Queste puntualizzazioni trovano però in molti orecchie sorde, sembrano non intaccare i pregiudizi. Per i “puri”, per coloro che si sono autoproclamati custodi della retta dottrina, il Papa del sorriso, al pari di Giovanni XXIII, è il servo accondiscendente dei potenti, l’ultimo papa secondo i racconti apocalittici che tornano significativamente di moda. Così il cerchio si chiude e la vulgata del papa “buono” al servizio di Soros e dei poteri del mondo, di colui che porta la Chiesa verso la sua autodissoluzione, percorre le miriadi di strade del Web e viene ripetuta come una sorta di mantra. Il contesto? Quello di un mondo apocalittico, contrassegnato dal tramonto della fede, in cui i fulmini sulla cupola di San Pietro preannunciano la distruzione della Chiesa. Si tratta di un quadro così palesemente deformato da lasciare stupefatti ed attoniti. Come è possibile immaginare un Pontefice che costituisce al presente la testimonianza vivente dell’amore di Cristo al mondo come una manifestazione dell’anti-Cristo? Una tale deformazione ottica ed intellettuale non può essere compresa solo razionalmente, ha anche un fondo mistico. Una sottile, effervescente, patologia religiosa percorre oggi la Chiesa.

Essa si si iscrive in un generale movimento di reazione che segna la scena mondiale a partire dalla tragedia dell’abbattimento delle Torri gemelle, a New York, l’11 settembre 2001. L’11 settembre è l’evento che segna uno spartiacque tra il prima e il poi, rappresenta la crisi dell’era della globalizzazione che si afferma dopo la caduta del comunismo, inaugura il mondo manicheo in cui l’Occidente combatte contro l’“asse del male” ed apre “l’era della teopolitica” fondata sul contrasto tra amico e nemico. La rinascita del religioso, la “desecolarizzazione” che caratterizza il nuovo millennio, viene inscritta in una concezione militante e guerriera della fede che trova i suoi avversari nel relativismo etico postmoderno e nell’integralismo fanatico dell’islamismo radicale. Nel nuovo clima di scontro la saldatura tra la religione e l’Occidente in guerra diviene potente, coattiva.

Al progressismo, ottimistico e superficiale, della breve era della globalizzazione si oppone una controspinta, una reazione per la quale dialogo, solidarietà, impegno per la pace, appaiono sospetti. Una diffidenza che coinvolge la stessa eredità conciliare la quale viene posta sul banco degli accusati non più da frange minoritarie ma da settori consistenti della Chiesa. L’11 settembre cambia lo scenario del mondo e la Chiesa ne subisce il contraccolpo. È da qui che occorre partire per comprendere la reazione conservatrice che ha tentato in questi anni di deformare e delegittimare il pontificato di Francesco. L’odio e la paura, “La rabbia e l’orgoglio” come scriveva Oriana Fallaci, suscitati dalla follia dei piloti suicidi di Osama bin Laden, ha provocato una metamorfosi della stessa testimonianza cristiana.
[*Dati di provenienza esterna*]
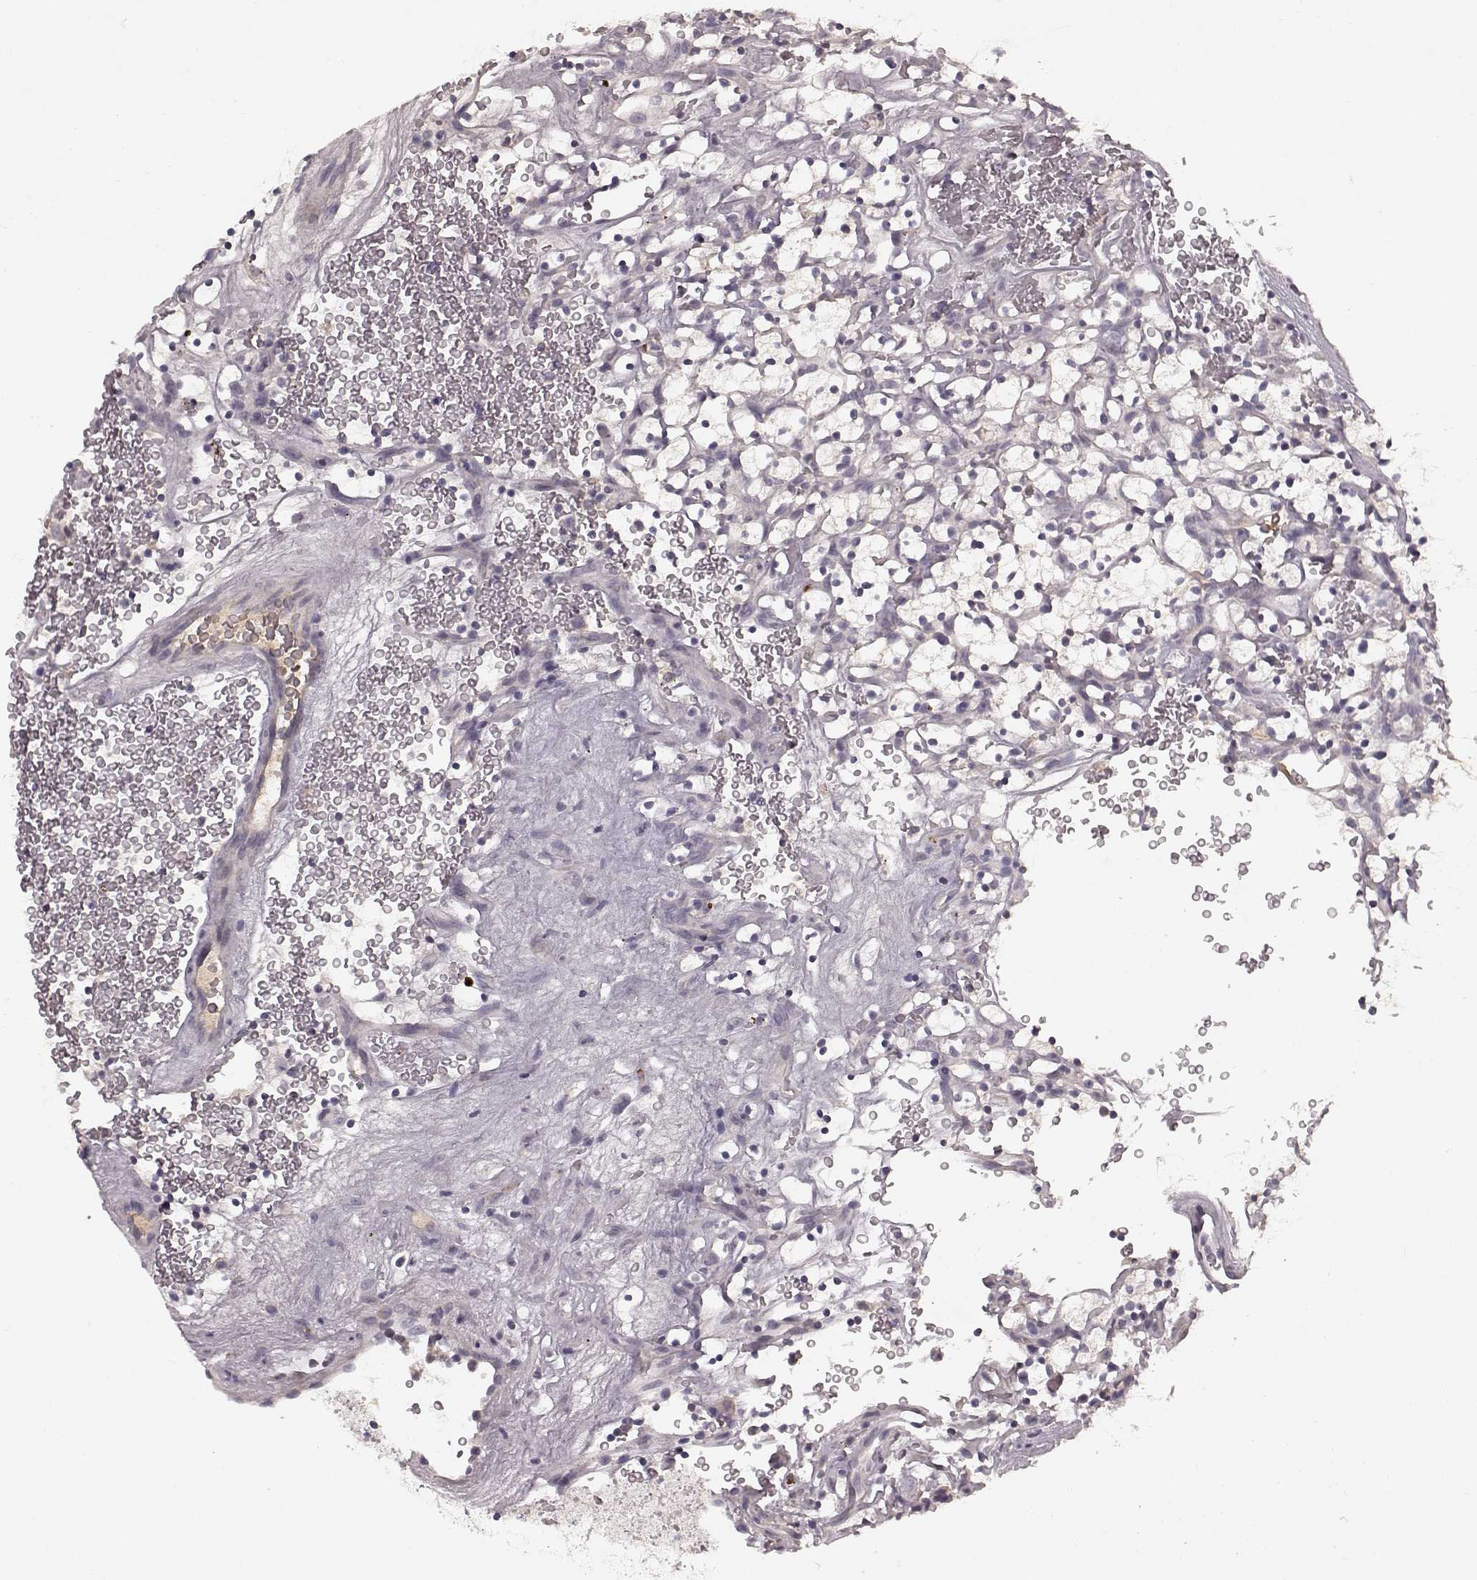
{"staining": {"intensity": "negative", "quantity": "none", "location": "none"}, "tissue": "renal cancer", "cell_type": "Tumor cells", "image_type": "cancer", "snomed": [{"axis": "morphology", "description": "Adenocarcinoma, NOS"}, {"axis": "topography", "description": "Kidney"}], "caption": "Renal cancer (adenocarcinoma) was stained to show a protein in brown. There is no significant staining in tumor cells. (DAB (3,3'-diaminobenzidine) IHC visualized using brightfield microscopy, high magnification).", "gene": "SLC22A18", "patient": {"sex": "female", "age": 64}}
Il cattolico del secondo millennio torna sulla scena, dopo la scomparsa dell’avversario comunista, grazie a un nuovo nemico rappresentato dall’islamismo radicale. Torna il quadro manicheo e il cristiano può riprendere la sua tenuta da combattimento dismessa negli anni 90. Lo spirito bellico vira ora da sinistra a destra. Per questo parole come dialogo e pace paiono sospette, perché configurerebbero un mondo, religioso e politico, segnato dalla smobilitazione. Al contrario la storia volge verso la resa dei conti tra le forze del bene e quelle del male. Ogni irenismo, ogni buonismo è fuori luogo. Noi e loro, noi o loro: questo è il quadro che l’11 settembre impone a tutti, anche ai cristiani. Di fronte al nuovo nemico le identità non possono più essere “leggere”, fluttuanti, come sognavano i post-moderni ammaliati dalla New Age, ma divengono dure e conflittuali. Così, in pochi anni, il cristiano “da missionario e aperto al dialogo diventa identitario e conflittuale, da sociale diventa individualista e burocratico, da pacifico si fa bellicoso, da cattolico e universalista diviene occidentalista”. Il cristiano diventa il cristianista.